Ayu tak kuat untuk tidak tertawa. Arraf hanya tersenyum melihat Ayu menertawakannya. Wanita yang ia cintai terlihat semakin cantik, tubuhnya mulai terasa berat karena pola makan Ayu semakin membaik. Setelah Ayu siuman dari kejadian 3 tahun yang lalu, Arraf berjanji padanya dirinya dan Ayu untuk memulai kembali cerita mereka.

Termasuk memperhatikan pola makan Ayu agar ia tidak mengalami kekurangan gizi lagi. Mengingat dulu Ayu masih mengandung Cakra.

Melihat tubuh Ayu terlihat berisi Arraf begitu berterima kasih pada Denai dan Mekar. Mereka selalu membantu Arraf menjaga Ayu. Serta Sagar yang selalu memberikan asupan multivitamin alami. Seperti madu, buah-buahan yang langsung dipetik dari pohon, dan mendapati sayur-sayuran segar dan daging berprotein tinggi.

Ayu berjengit kaget saat Arraf menggendongnya lalu dibawa ke atas meja. Pandangan Arraf menggelap, meneliti wajah Ayu dengan lekat.

Arraf mengarahkan tangan Ayu di selangkangannya. Ayu sedikit tersentak saat ia meraba adik kecil Arraf sudah mengeras disana. Ayu tersenyum jahil.

"Ini mau diraba aja?" tanya Ayu dengan suara menggoda, seraya jemarinya mengelus disana dengan lembut. Arraf menggeleng pelan di ceruk leher Ayu. Ia menghirup aroma bunga Moringa, mengecup dan menghisapnya kuat. Ayu mendesah di telinga Arraf membuat Arraf menggendong Ayu lagi ke atas kasur.
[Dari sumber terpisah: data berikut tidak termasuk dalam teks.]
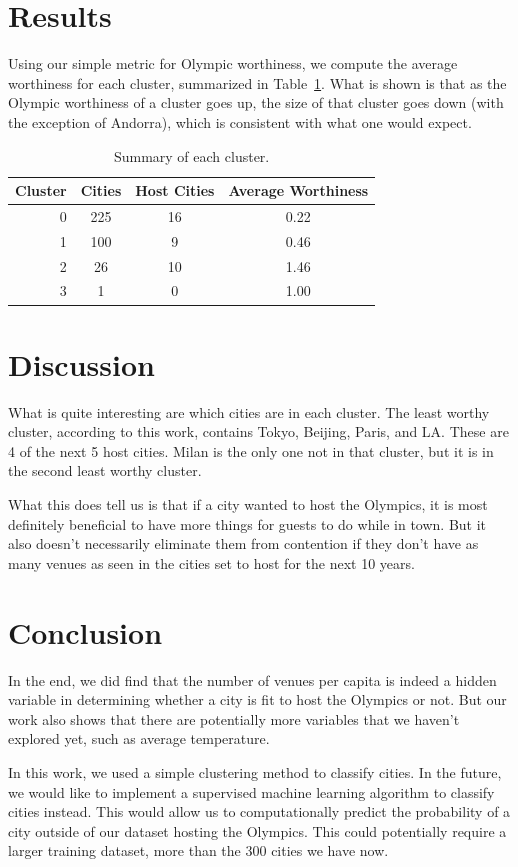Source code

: \documentclass[
 reprint,
 amsmath,amssymb,
 aps,
prb,
floatfix
]{revtex4-2}
\begin{document}
\section{Results}
    Using our simple metric for Olympic worthiness, we compute the average worthiness for each cluster, summarized in Table~\ref{summary}. What is shown is that as the Olympic worthiness of a cluster goes up, the size of that cluster goes down (with the exception of Andorra), which is consistent with what one would expect.
    \begin{table}[h!]
        \centering
        \begin{tabular}{r|ccc}
            Cluster & Cities & Host Cities & Average Worthiness \\
            \hline\hline
            0 & 225 & 16 & 0.22 \\
            1 & 100 & 9  & 0.46 \\
            2 & 26  & 10 & 1.46 \\
            3 & 1   & 0  & 1.00
        \end{tabular}
        \caption{Summary of each cluster.}
        \label{summary}
    \end{table}

\section{Discussion}
    What is quite interesting are which cities are in each cluster. The least worthy cluster, according to this work, contains Tokyo, Beijing, Paris, and LA. These are 4 of the next 5 host cities. Milan is the only one not in that cluster, but it is in the second least worthy cluster.

    What this does tell us is that if a city wanted to host the Olympics, it is most definitely beneficial to have more things for guests to do while in town. But it also doesn't necessarily eliminate them from contention if they don't have as many venues as seen in the cities set to host for the next 10 years.

\section{Conclusion}
    In the end, we did find that the number of venues per capita is indeed a hidden variable in determining whether a city is fit to host the Olympics or not. But our work also shows that there are potentially more variables that we haven't explored yet, such as average temperature.

    In this work, we used a simple clustering method to classify cities. In the future, we would like to implement a supervised machine learning algorithm to classify cities instead. This would allow us to computationally predict the probability of a city outside of our dataset hosting the Olympics. This could potentially require a larger training dataset, more than the $300$ cities we have now.


\end{document}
Arraf merebahkan Ayu dan menguncinya.

"Aku menginginkanmu."

Ayu mengangguk tanda setuju. Arraf membuka semua pakaian Ayu dan pakaiannya sendiri. Lalu Arraf mencium semua wajah Ayu, turun ke leher hingga dada. Ayu mengeluh saat Arraf mulai menuntun adiknya memasuki ruang sempit itu. Sekali hentakan, Arraf dan Ayu mendesah nikmat.

Mereka bergelut mesra dibantu sinar rembulan malam yang indah.